** start **
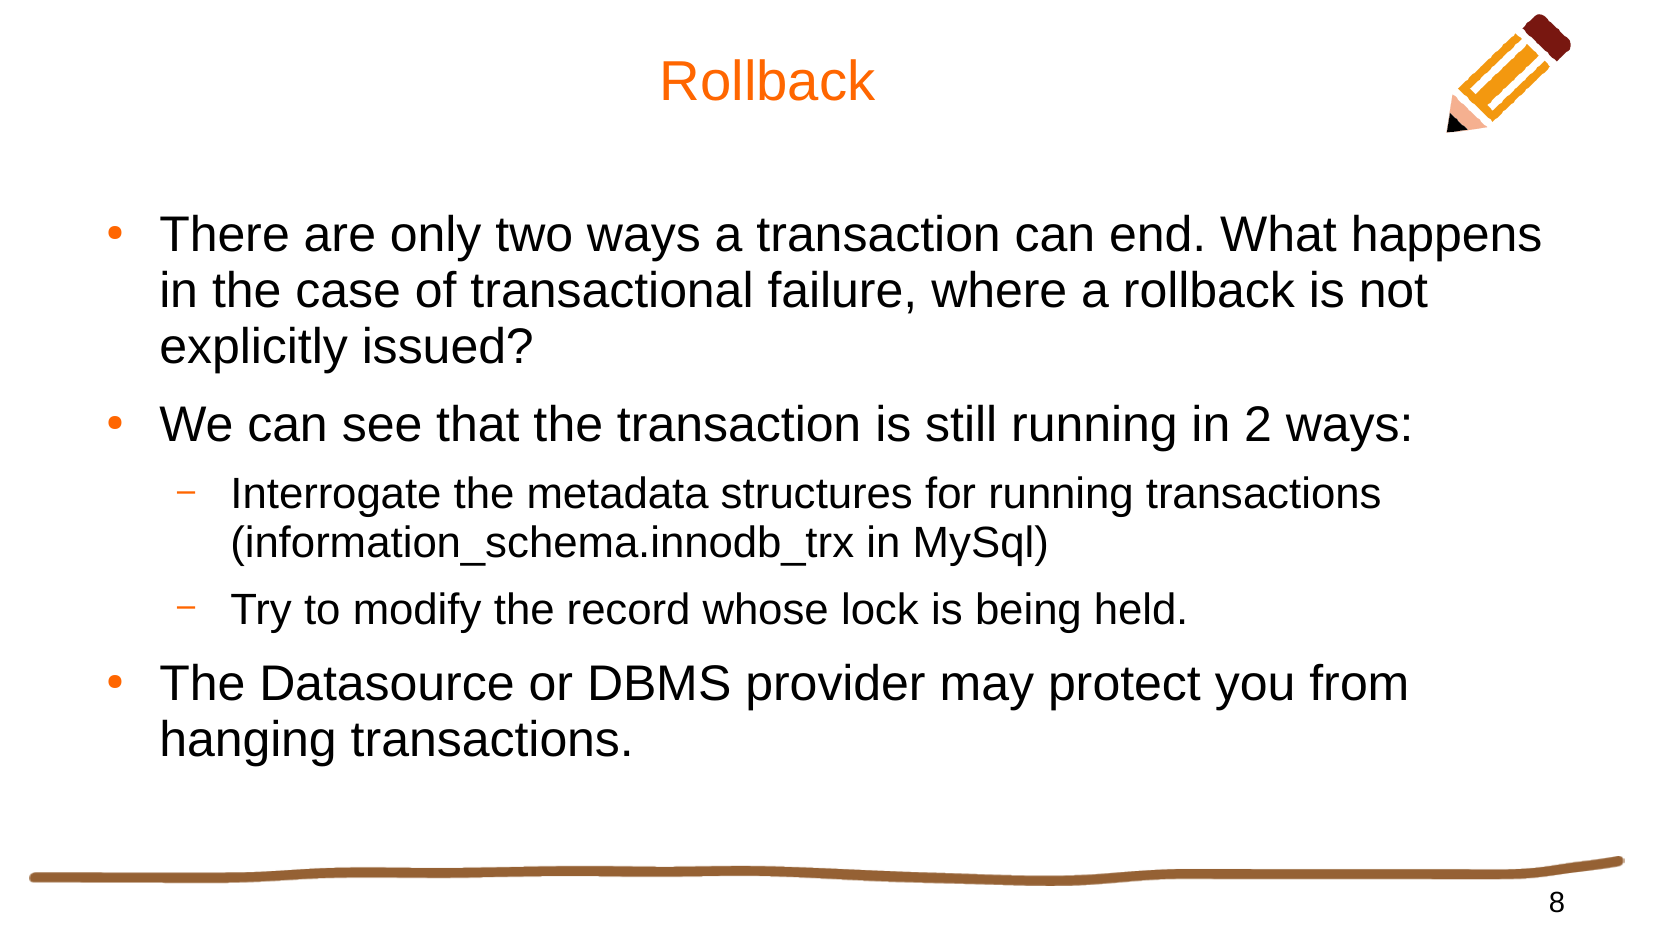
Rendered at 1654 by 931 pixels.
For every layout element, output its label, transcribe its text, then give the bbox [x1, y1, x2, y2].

picture [29, 856, 1625, 886]
picture [1446, 14, 1571, 133]
list There are only two ways a transaction can end. What happens in the case of transactional failure, where a rollback is not explicitly issued? We can see that the transaction is still running in 2 ways: Interrogate the metadata structures for running transactions (information_schema.innodb_trx in MySql) Try to modify the record whose lock is being held. The Datasource or DBMS provider may protect you from hanging transactions. [88, 206, 1595, 857]
title Rollback [88, 29, 1447, 133]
** end **
Rewrite the entries above, replacing "bbox" with "bounding box" and changing nothing else, and leave the pictures out of your answer.

● EXERCISE OUTPUT
Rendered at 1654 by 931 pixels.
For every layout element, output its label, transcribe its text, then give the bounding box [x1, y1, x2, y2].

picture [29, 856, 1625, 886]
picture [1446, 14, 1571, 133]
list There are only two ways a transaction can end. What happens in the case of transactional failure, where a rollback is not explicitly issued? We can see that the transaction is still running in 2 ways: Interrogate the metadata structures for running transactions (information_schema.innodb_trx in MySql) Try to modify the record whose lock is being held. The Datasource or DBMS provider may protect you from hanging transactions. [88, 206, 1595, 857]
title Rollback [88, 29, 1447, 133]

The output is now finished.